* _WHAT IS EXPECTED_
Although the records contain pictures, the copy must not; reproduce everything else in them exactly.
▼
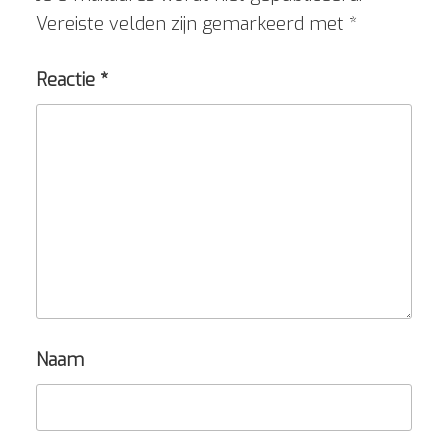
Vereiste velden zijn gemarkeerd met
*
Reactie
*
Naam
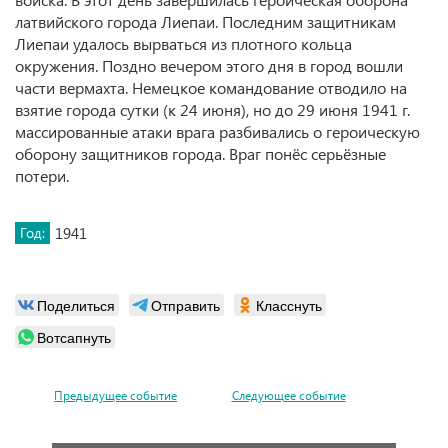
латвийского города Лиепаи. Последним защитникам
Лиепаи удалось вырваться из плотного кольца
окружения. Поздно вечером этого дня в город вошли
части вермахта. Немецкое командование отводило на
взятие города сутки (к 24 июня), но до 29 июня 1941 г.
массированные атаки врага разбивались о героическую
оборону защитников города. Враг понёс серьёзные
потери.
Год:
1941
Поделиться
Отправить
Класснуть
Вотсапнуть
Предыдущее событие
Следующее событие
▲
* _ANSWER FOR THE TASK_
Vereiste velden zijn gemarkeerd met
*
Reactie
*
Naam
латвийского города Лиепаи. Последним защитникам
Лиепаи удалось вырваться из плотного кольца
окружения. Поздно вечером этого дня в город вошли
части вермахта. Немецкое командование отводило на
взятие города сутки (к 24 июня), но до 29 июня 1941 г.
массированные атаки врага разбивались о героическую
оборону защитников города. Враг понёс серьёзные
потери.
Год:
1941
Поделиться
Отправить
Класснуть
Вотсапнуть
Предыдущее событие
Следующее событие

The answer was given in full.